• Exercise objective: Copy out the rows word for word, from the very first line through the line containing "contrast brightness saturation: contrast -0.08, brightness", including both.
## START Exercise inputs
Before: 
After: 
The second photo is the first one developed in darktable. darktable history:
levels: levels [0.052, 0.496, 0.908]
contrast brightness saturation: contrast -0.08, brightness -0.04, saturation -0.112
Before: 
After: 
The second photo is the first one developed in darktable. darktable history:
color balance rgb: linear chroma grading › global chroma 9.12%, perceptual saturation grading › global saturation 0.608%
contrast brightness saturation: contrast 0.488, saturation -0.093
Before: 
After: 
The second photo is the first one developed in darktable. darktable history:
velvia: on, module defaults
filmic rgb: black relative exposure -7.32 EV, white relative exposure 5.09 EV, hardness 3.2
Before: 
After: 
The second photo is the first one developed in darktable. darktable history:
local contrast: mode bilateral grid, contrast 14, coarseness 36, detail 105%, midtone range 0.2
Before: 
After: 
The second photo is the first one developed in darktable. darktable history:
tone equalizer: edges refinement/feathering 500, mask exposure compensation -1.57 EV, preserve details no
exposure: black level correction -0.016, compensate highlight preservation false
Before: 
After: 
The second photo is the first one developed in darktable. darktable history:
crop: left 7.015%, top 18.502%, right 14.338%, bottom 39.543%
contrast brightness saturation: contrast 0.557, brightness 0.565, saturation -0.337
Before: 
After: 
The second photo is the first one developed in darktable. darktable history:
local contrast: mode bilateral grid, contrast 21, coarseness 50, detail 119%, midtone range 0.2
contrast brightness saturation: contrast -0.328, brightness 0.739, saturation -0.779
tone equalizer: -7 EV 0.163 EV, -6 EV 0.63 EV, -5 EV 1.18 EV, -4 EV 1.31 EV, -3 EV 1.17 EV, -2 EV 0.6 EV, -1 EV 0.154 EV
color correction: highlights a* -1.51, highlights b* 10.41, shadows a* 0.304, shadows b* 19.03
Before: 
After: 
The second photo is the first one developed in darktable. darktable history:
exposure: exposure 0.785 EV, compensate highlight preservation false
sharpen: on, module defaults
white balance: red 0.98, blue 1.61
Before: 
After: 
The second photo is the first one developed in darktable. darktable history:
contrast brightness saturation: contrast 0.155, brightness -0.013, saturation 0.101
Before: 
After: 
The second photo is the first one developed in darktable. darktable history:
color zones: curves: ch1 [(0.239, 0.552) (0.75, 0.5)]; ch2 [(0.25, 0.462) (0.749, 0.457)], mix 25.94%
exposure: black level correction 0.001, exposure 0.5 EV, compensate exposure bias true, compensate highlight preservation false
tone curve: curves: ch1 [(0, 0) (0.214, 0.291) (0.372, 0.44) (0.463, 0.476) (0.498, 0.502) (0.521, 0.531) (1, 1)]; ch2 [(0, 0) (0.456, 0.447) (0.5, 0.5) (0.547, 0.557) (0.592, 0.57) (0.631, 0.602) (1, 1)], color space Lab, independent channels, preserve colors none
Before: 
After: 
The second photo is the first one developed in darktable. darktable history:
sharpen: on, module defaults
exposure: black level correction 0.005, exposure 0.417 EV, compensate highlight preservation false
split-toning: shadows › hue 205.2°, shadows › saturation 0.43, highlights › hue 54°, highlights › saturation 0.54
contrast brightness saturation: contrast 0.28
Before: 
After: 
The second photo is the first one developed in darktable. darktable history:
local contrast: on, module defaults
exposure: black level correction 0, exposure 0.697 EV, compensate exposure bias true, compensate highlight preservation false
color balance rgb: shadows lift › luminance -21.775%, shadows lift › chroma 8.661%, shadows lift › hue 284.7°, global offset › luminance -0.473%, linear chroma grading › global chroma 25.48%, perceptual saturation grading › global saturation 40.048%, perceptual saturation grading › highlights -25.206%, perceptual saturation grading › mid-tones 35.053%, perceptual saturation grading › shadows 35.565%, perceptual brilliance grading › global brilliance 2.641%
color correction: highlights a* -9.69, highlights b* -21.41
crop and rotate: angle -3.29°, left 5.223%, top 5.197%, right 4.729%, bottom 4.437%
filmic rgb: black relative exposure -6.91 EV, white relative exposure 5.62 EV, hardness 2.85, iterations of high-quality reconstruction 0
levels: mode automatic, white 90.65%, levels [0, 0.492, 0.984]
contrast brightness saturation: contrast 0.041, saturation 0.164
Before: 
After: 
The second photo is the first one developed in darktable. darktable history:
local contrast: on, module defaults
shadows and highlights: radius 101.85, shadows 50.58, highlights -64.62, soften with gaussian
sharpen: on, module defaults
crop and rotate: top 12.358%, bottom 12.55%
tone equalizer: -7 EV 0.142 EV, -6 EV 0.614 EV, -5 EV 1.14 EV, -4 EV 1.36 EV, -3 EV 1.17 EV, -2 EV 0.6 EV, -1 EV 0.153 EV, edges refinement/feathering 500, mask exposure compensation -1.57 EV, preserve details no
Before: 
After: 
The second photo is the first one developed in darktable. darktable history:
## END Exercise inputs
• Exercise result:
Before: 
After: 
The second photo is the first one developed in darktable. darktable history:
levels: levels [0.052, 0.496, 0.908]
contrast brightness saturation: contrast -0.08, brightness -0.04, saturation -0.112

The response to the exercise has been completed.